▶ [Available data]:
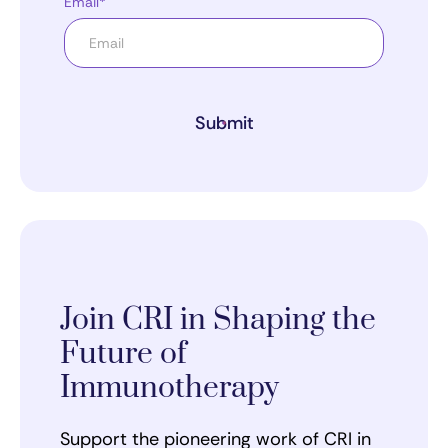
Email*
Submit
Join CRI in Shaping the
Future of
Immunotherapy
Support the pioneering work of CRI in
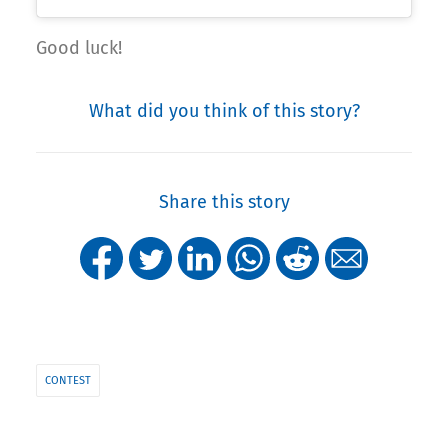
Good luck!
What did you think of this story?
Share this story
CONTEST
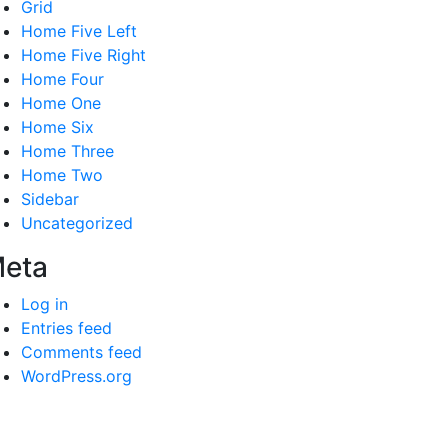
Grid
Home Five Left
Home Five Right
Home Four
Home One
Home Six
Home Three
Home Two
Sidebar
Uncategorized
eta
Log in
Entries feed
Comments feed
WordPress.org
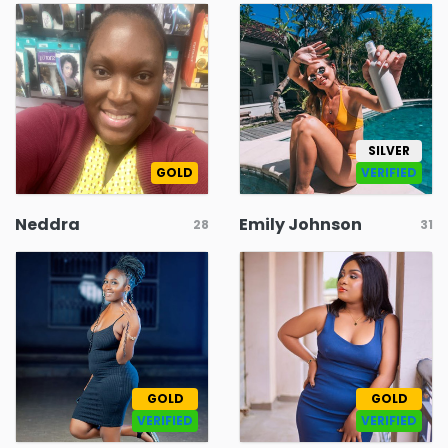
SILVER
GOLD
VERIFIED
Neddra
Emily Johnson
28
31
GOLD
GOLD
VERIFIED
VERIFIED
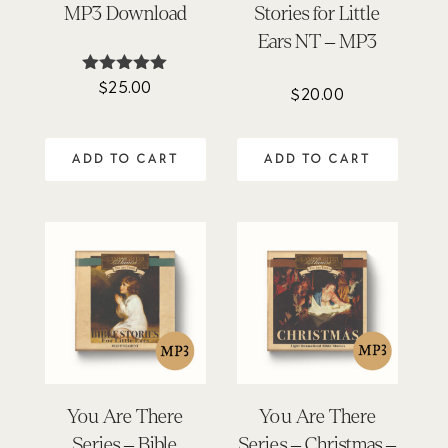
MP3 Download
Stories for Little
Ears NT – MP3
$
25.00
Rated
$
20.00
5.00
out of 5
ADD TO CART
ADD TO CART
You Are There
You Are There
Series – Bible
Series – Christmas –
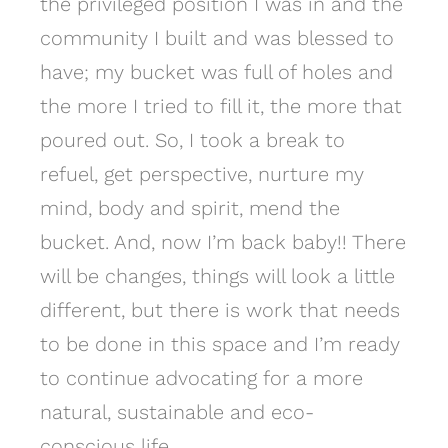
the privileged position I was in and the
community I built and was blessed to
have; my bucket was full of holes and
the more I tried to fill it, the more that
poured out. So, I took a break to
refuel, get perspective, nurture my
mind, body and spirit, mend the
bucket. And, now I’m back baby!! There
will be changes, things will look a little
different, but there is work that needs
to be done in this space and I’m ready
to continue advocating for a more
natural, sustainable and eco-
conscious life.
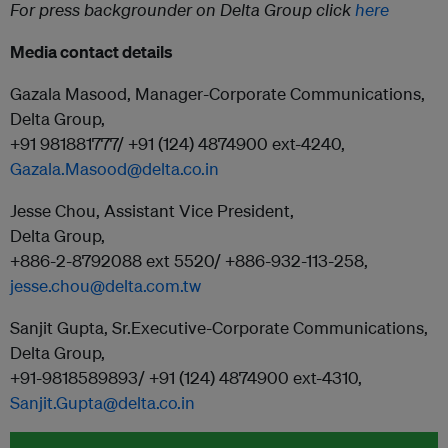
For press backgrounder on Delta Group click
here
Media contact details
Gazala Masood, Manager-Corporate Communications,
Delta Group,
+91 981881777/ +91 (124) 4874900 ext-4240,
Gazala.Masood@delta.co.in
Jesse Chou, Assistant Vice President,
Delta Group,
+886-2-8792088 ext 5520/ +886-932-113-258,
jesse.chou@delta.com.tw
Sanjit Gupta, Sr.Executive-Corporate Communications,
Delta Group,
+91-9818589893/ +91 (124) 4874900 ext-4310,
Sanjit.Gupta@delta.co.in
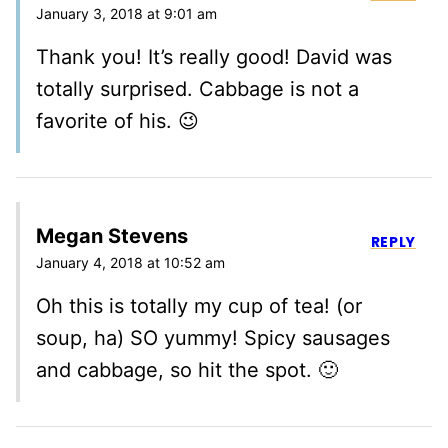
January 3, 2018 at 9:01 am
Thank you! It’s really good! David was
totally surprised. Cabbage is not a
favorite of his. 😉
Megan Stevens
REPLY
January 4, 2018 at 10:52 am
Oh this is totally my cup of tea! (or
soup, ha) SO yummy! Spicy sausages
and cabbage, so hit the spot. 🙂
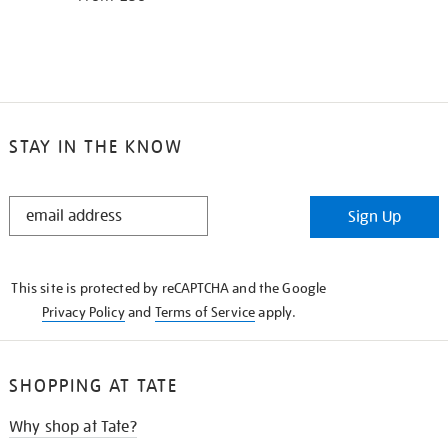
STAY IN THE KNOW
STAY
Sign Up
IN
THE
KNOW
This site is protected by reCAPTCHA and the Google
Privacy Policy
and
Terms of Service
apply.
SHOPPING AT TATE
Why shop at Tate?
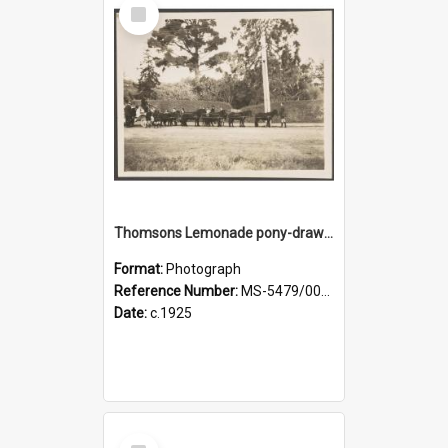
Select
Item
Thomsons Lemonade pony-drawn wagon on King Street, near an entrance gate of Dunedin Botanic Garden
Format:
Photograph
Reference Number:
MS-5479/002/002
Date:
c.1925
Select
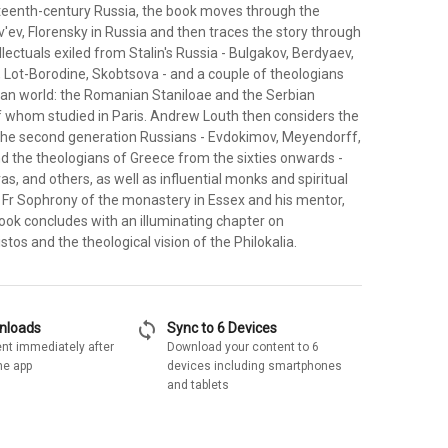
neteenth-century Russia, the book moves through the
v'ev, Florensky in Russia and then traces the story through
ellectuals exiled from Stalin's Russia - Bulgakov, Berdyaev,
, Lot-Borodine, Skobtsova - and a couple of theologians
ian world: the Romanian Staniloae and the Serbian
f whom studied in Paris. Andrew Louth then considers the
 the second generation Russians - Evdokimov, Meyendorff,
the theologians of Greece from the sixties onwards -
as, and others, as well as influential monks and spiritual
y Fr Sophrony of the monastery in Essex and his mentor,
ook concludes with an illuminating chapter on
stos and the theological vision of the Philokalia.
sync
wnloads
Sync to 6 Devices
nt immediately after
Download your content to 6
he app
devices including smartphones
and tablets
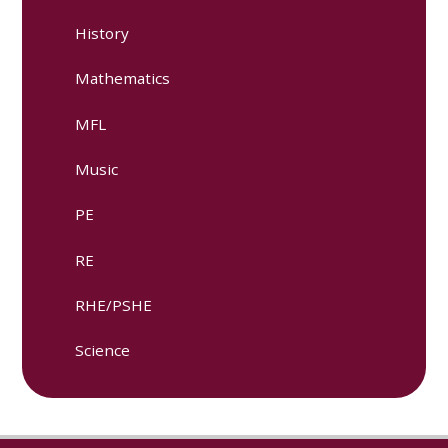
History
Mathematics
MFL
Music
PE
RE​
RHE/PSHE
Science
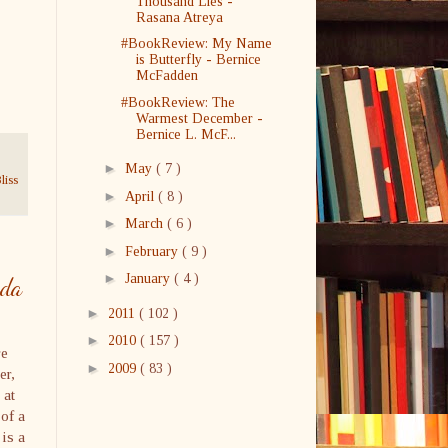
Thousand Lies -
Rasana Atreya
#BookReview: My Name
is Butterfly - Bernice
McFadden
#BookReview: The
Warmest December -
Bernice L. McF...
►
May
( 7 )
liss
►
April
( 8 )
►
March
( 6 )
►
February
( 9 )
►
January
( 4 )
wda
►
2011
( 102 )
►
2010
( 157 )
re
►
2009
( 83 )
er,
 at
 of a
 is a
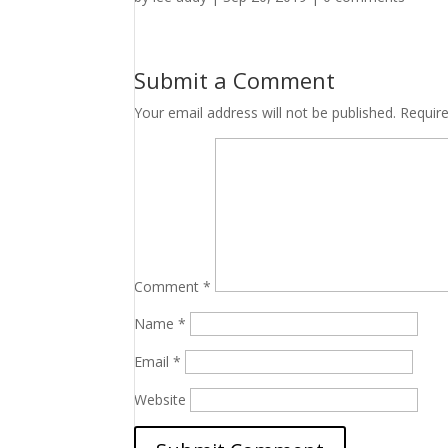
Submit a Comment
Your email address will not be published.
Requir
Comment
*
Name
*
Email
*
Website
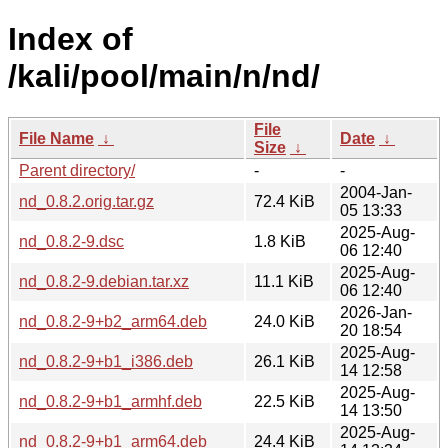
Index of
/kali/pool/main/n/nd/
File
File Name
↓
Date
↓
Size
↓
Parent directory/
-
-
2004-Jan-
nd_0.8.2.orig.tar.gz
72.4 KiB
05 13:33
2025-Aug-
nd_0.8.2-9.dsc
1.8 KiB
06 12:40
2025-Aug-
nd_0.8.2-9.debian.tar.xz
11.1 KiB
06 12:40
2026-Jan-
nd_0.8.2-9+b2_arm64.deb
24.0 KiB
20 18:54
2025-Aug-
nd_0.8.2-9+b1_i386.deb
26.1 KiB
14 12:58
2025-Aug-
nd_0.8.2-9+b1_armhf.deb
22.5 KiB
14 13:50
2025-Aug-
nd_0.8.2-9+b1_arm64.deb
24.4 KiB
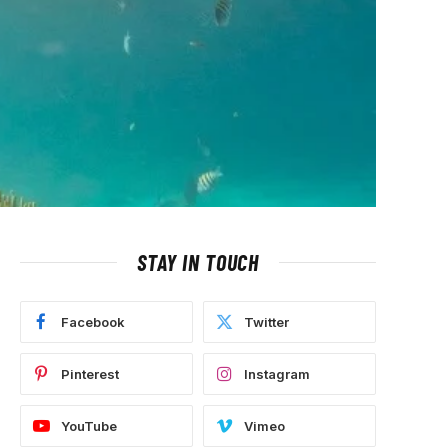
STAY IN TOUCH
Facebook
Twitter
Pinterest
Instagram
YouTube
Vimeo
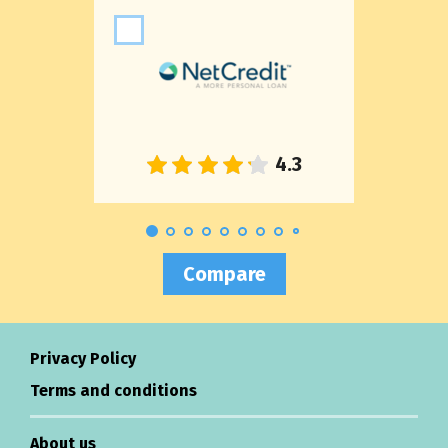
Compare
Privacy Policy
Terms and conditions
About us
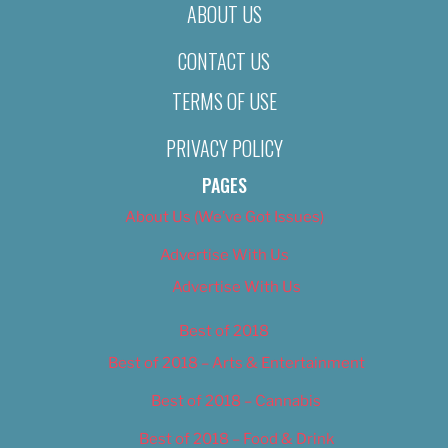
ABOUT US
CONTACT US
TERMS OF USE
PRIVACY POLICY
PAGES
About Us (We’ve Got Issues)
Advertise With Us
Advertise With Us
Best of 2018
Best of 2018 – Arts & Entertainment
Best of 2018 – Cannabis
Best of 2018 – Food & Drink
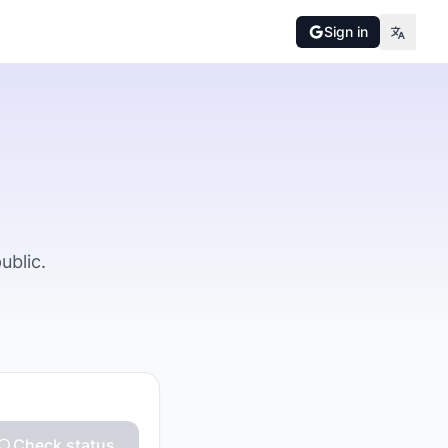
Sign in
ublic.
Check status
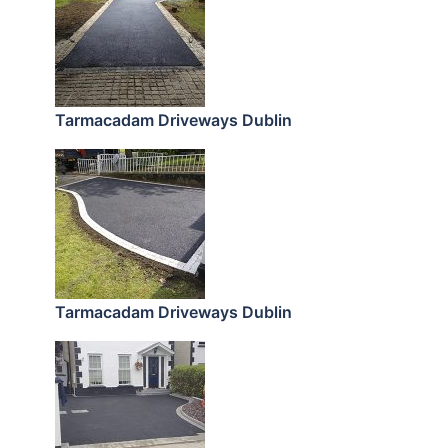
Tarmacadam Driveways Dublin
Tarmacadam Driveways Dublin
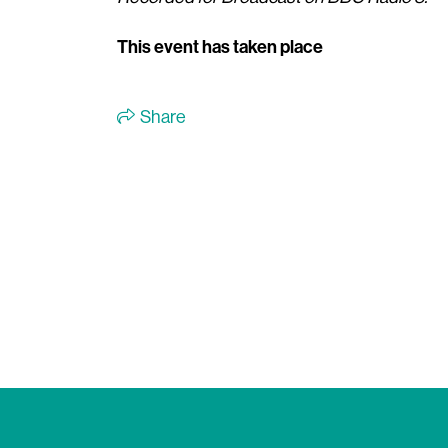
This event has taken place
Share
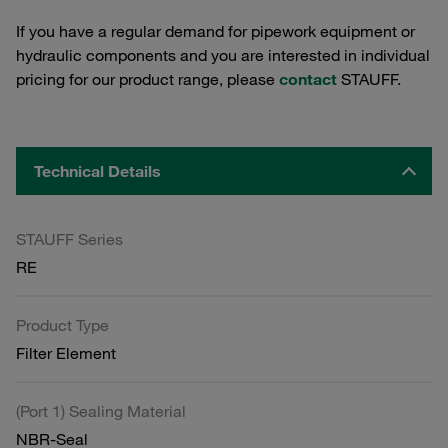
If you have a regular demand for pipework equipment or
hydraulic components and you are interested in individual
pricing for our product range, please
contact
STAUFF.
Technical Details
STAUFF Series
RE
Product Type
Filter Element
(Port 1) Sealing Material
NBR-Seal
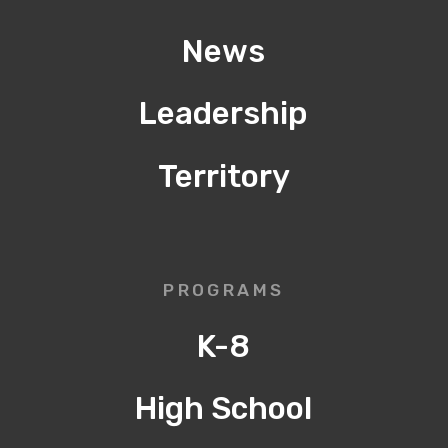
News
Leadership
Territory
PROGRAMS
K-8
High School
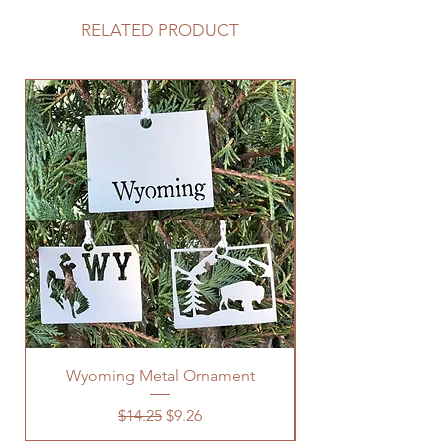
RELATED PRODUCT
Wyoming Metal Ornament
Regular Price
Sale Price
$14.25
$9.26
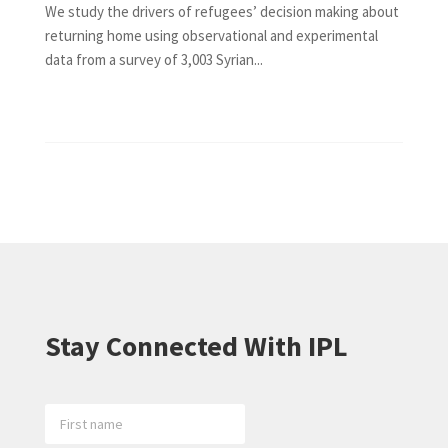
We study the drivers of refugees’ decision making about
returning home using observational and experimental
data from a survey of 3,003 Syrian...
Stay Connected With IPL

▶ [Exercise]:
Lines containing the word "Gazala" are to be pulled from the records and copied.

▶ [Result for this exercise]:
Gazala Masood, Manager-Corporate Communications,
Gazala.Masood@delta.co.in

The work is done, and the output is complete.